> **Task**: Report every line in the listing below where the string "them" shows up.

[Start of section]

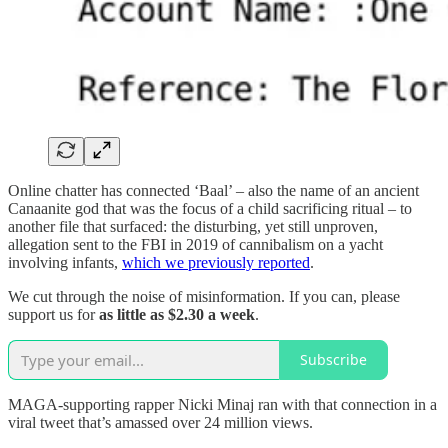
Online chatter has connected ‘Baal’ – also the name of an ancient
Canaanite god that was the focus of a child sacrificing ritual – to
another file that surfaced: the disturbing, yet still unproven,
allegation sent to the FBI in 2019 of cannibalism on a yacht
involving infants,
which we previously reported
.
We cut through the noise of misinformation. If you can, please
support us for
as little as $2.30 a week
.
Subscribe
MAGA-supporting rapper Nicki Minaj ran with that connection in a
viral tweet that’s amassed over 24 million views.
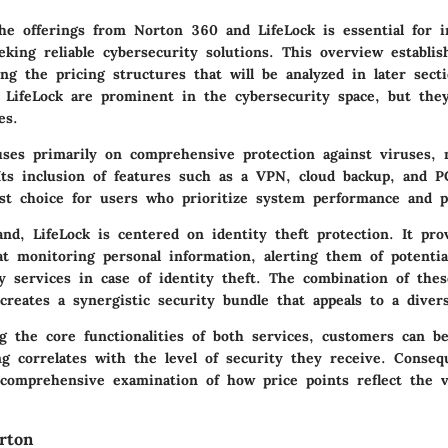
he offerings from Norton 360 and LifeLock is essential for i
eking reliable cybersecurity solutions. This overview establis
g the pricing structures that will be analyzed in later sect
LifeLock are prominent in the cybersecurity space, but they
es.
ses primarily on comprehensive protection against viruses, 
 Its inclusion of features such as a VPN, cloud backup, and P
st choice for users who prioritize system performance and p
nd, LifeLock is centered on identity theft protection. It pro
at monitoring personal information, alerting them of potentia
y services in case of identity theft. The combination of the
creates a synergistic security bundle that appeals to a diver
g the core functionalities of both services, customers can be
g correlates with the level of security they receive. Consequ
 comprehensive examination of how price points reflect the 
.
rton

[End of section]
[Start of section]

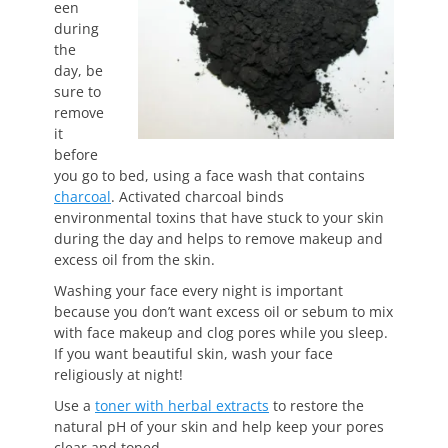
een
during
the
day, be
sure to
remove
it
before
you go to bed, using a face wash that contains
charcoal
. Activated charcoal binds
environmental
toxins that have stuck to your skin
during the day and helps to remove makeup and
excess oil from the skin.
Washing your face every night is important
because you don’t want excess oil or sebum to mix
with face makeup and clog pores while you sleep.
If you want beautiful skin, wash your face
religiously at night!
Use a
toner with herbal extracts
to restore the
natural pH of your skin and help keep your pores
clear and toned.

[End of section]
[Start of section]

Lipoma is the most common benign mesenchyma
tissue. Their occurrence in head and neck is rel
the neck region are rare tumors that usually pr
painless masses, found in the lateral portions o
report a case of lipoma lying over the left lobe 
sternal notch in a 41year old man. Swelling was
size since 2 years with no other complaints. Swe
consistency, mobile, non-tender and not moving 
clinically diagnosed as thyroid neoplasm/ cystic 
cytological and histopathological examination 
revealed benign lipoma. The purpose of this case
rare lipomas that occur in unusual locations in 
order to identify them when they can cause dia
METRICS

[End of section]

> **The answer**:
at monitoring personal information, alerting them of potentia
order to identify them when they can cause dia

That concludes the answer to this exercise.